### Short task 1
Copy the lines of the classification rows below word for word, from kingdom through the final line, but leave out the pictures.

### Text segment
======
Madhabi Buch, the chief of the Securities and Exchange Board of India, continued to earn revenue from her consultancy firm during her seven-year term in the markets regulator, potentially breaching rules for regulatory officials, Reuters reported on Friday.

American short-seller Hindenburg Research had flagged in its report on August 10 that Buch had set up two firms before she joined SEBI: Agora Partners, an offshore Singaporean consulting firm, and an Indian consulting business, Agora Advisory.

In her response to the report, Buch and her husband Dhaval claimed that the two firms had become “immediately dormant” on her appointment as a member of SEBI. “These companies [and her shareholding in them] were explicitly part of her disclosures to SEBI,” the Buchs said in their statement on August 11.

Madhabi Buch had joined SEBI in 2017 and was appointed as its chief in March 2022.
======
### Listed records

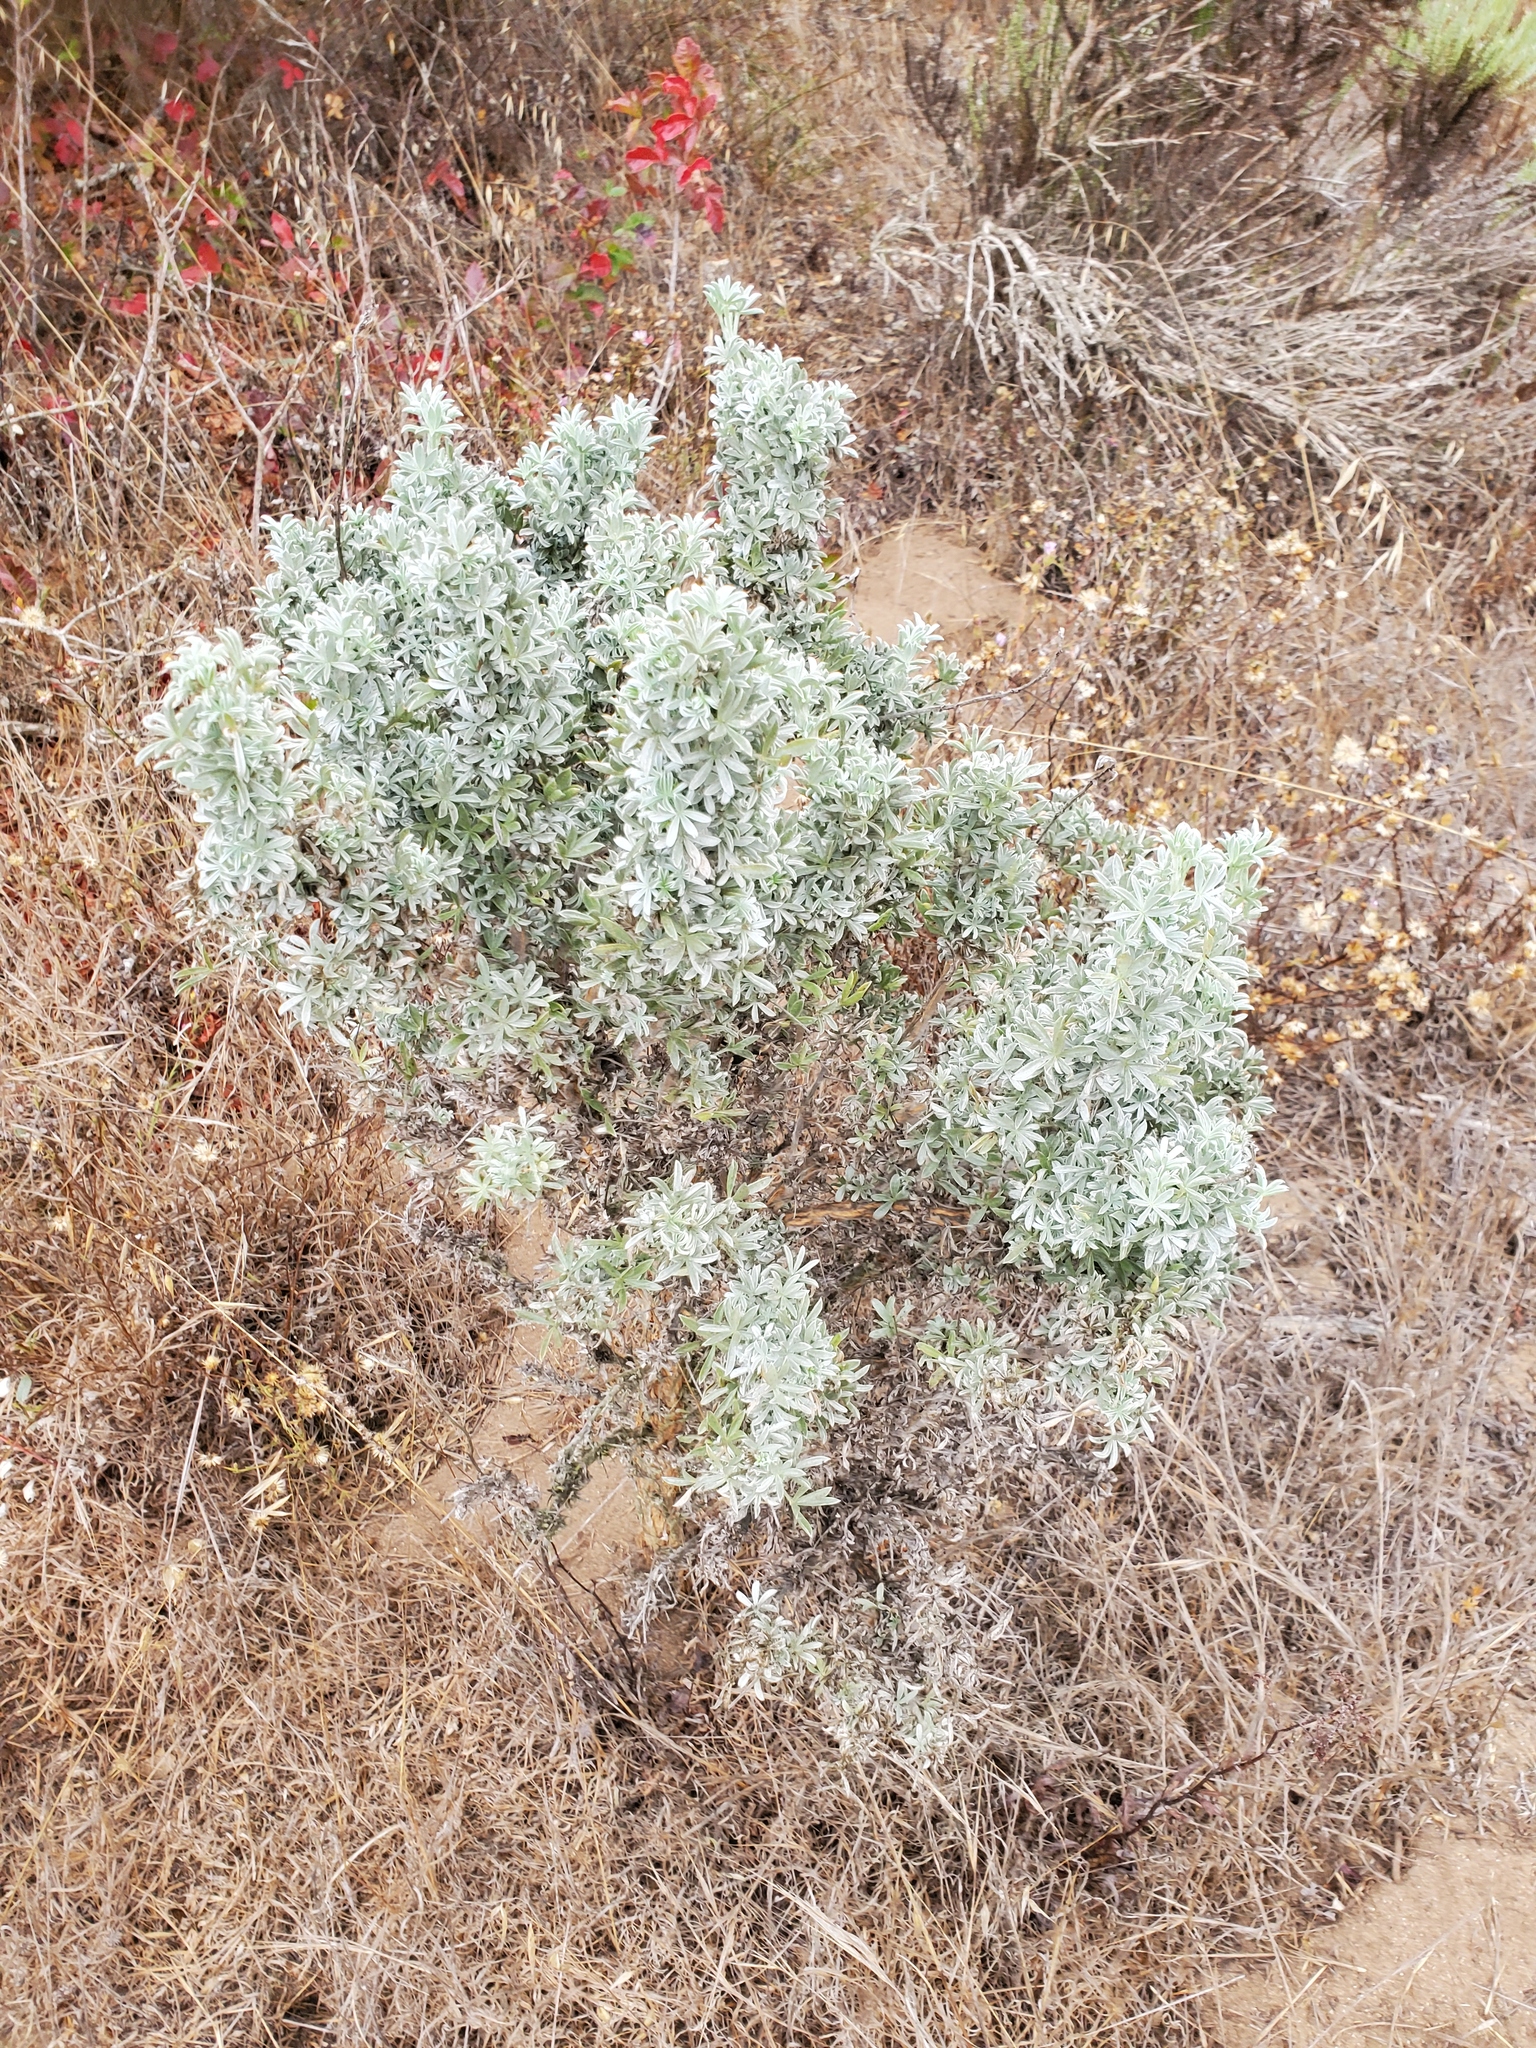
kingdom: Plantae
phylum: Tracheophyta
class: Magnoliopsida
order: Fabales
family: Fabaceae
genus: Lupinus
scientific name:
======
### Short task 2
Answer these questions from the news item about the SEBI chief:
(a) Which news agency reported that Buch kept earning revenue from her consultancy firm?
(b) On what date was the Hindenburg Research report that flagged her two firms?
(c) In what year did Madhabi Buch join SEBI?

### Right answer 1
kingdom: Plantae
phylum: Tracheophyta
class: Magnoliopsida
order: Fabales
family: Fabaceae
genus: Lupinus
scientific name:

### Right answer 2
(a) Reuters
(b) August 10
(c) 2017